Para Sergio Alarcon, pesquisador da Fundação Oswaldo Cruz (Fiocruz) e autor do livro ‘Álcool e Outras Drogas: diálogos sobre um mal-estar contemporâneo', lançado pela Editora Fiocruz em agosto deste ano, a questão da droga deve ser encarada por outras esferas. "Esta mudança não trará de fato a descriminalização. Embora a proposta do novo código procure determinar critérios mais objetivos para diferenciar usuários de traficantes, estabelecendo a natureza e quantidade da substância apreendida, estes critérios não são absolutos. Além da quantidade, o projeto fala também do local, condições em que se desenvolveu a ação, as circunstâncias sociais e pessoais, conduta e antecedentes. Ora, há margem para abusos, dependendo da perspectiva utilizada pelo avaliador (autoridade policial ou juiz). Ou seja, nada diferente do que é hoje em dia", afirma Sérgio. "Acho que a manutenção da guerra às drogas é em si um produtor de ilegalidades, e essa produção não deixará, por mais que se pretenda amenizar a punição aos usuários, de se criminalizar a pobreza. Essa criminalização é a responsável pelo Brasil ter uma das maiores populações carcerárias do planeta. Sem contar no verdadeiro genocídio que a guerra produz, matando 15 mil jovens por ano, na maioria negros e pobres", analisa.
Outras questões da saúde

Abandono de incapaz e maus-tratos também constam em ambos os códigos penais, mas, no mais recente a pena é mais rigorosa, chegando a quatro e cinco anos, respectivamente, e podendo somar-se às penas de lesão e de homicídio dependendo da consequência do ato. Para Daniel Groisman, professor e coordenador do curso de formação de cuidadores de idosos oferecido pela Escola Politécnica de Saúde Joaquim Venâncio (EPSJV/Fiocruz), o aumento da pena não resolve problemas que devem ser discutidos no âmbito social. "Quando o estatuto do idoso trouxe esta questão em 2003 foi interessante porque deu visibilidade para o tema, mas não adianta aumentar o tamanho das penas, é preciso atacar as causas. É necessário pensar em uma política preventiva e não punitiva de culpabilização da família, que muitas vezes é vítima de tantas outras injustiças sociais", comenta.
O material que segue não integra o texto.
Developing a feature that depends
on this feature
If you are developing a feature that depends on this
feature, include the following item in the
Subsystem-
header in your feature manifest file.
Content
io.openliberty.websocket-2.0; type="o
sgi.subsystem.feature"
A pena também aumentou em casos como causar epidemia mediante propagação de microorganismos; a exposição da vida, da saúde ou integridade física de alguém a perigo direto e iminente; a exigência do cheque-caução, nota promissória ou qualquer garantia para o atendimento médico-hospitalar emergencial, que já tinha atualizada no código penal com a lei 12653 neste ano. Entre outras novidades e mudanças relacionadas à saúde estão a inserção da pena para quem cometer a esterilização forçada, o estupro de vulnerável, incluindo a pessoa portadora de enfermidade ou deficiência mental, e a eutanásia, excluindo a ilicitude quando o agente deixar de fazer o uso de meios artificiais em casos de doenças irreversíveis atestadas por dois médicos e com consentimento da família.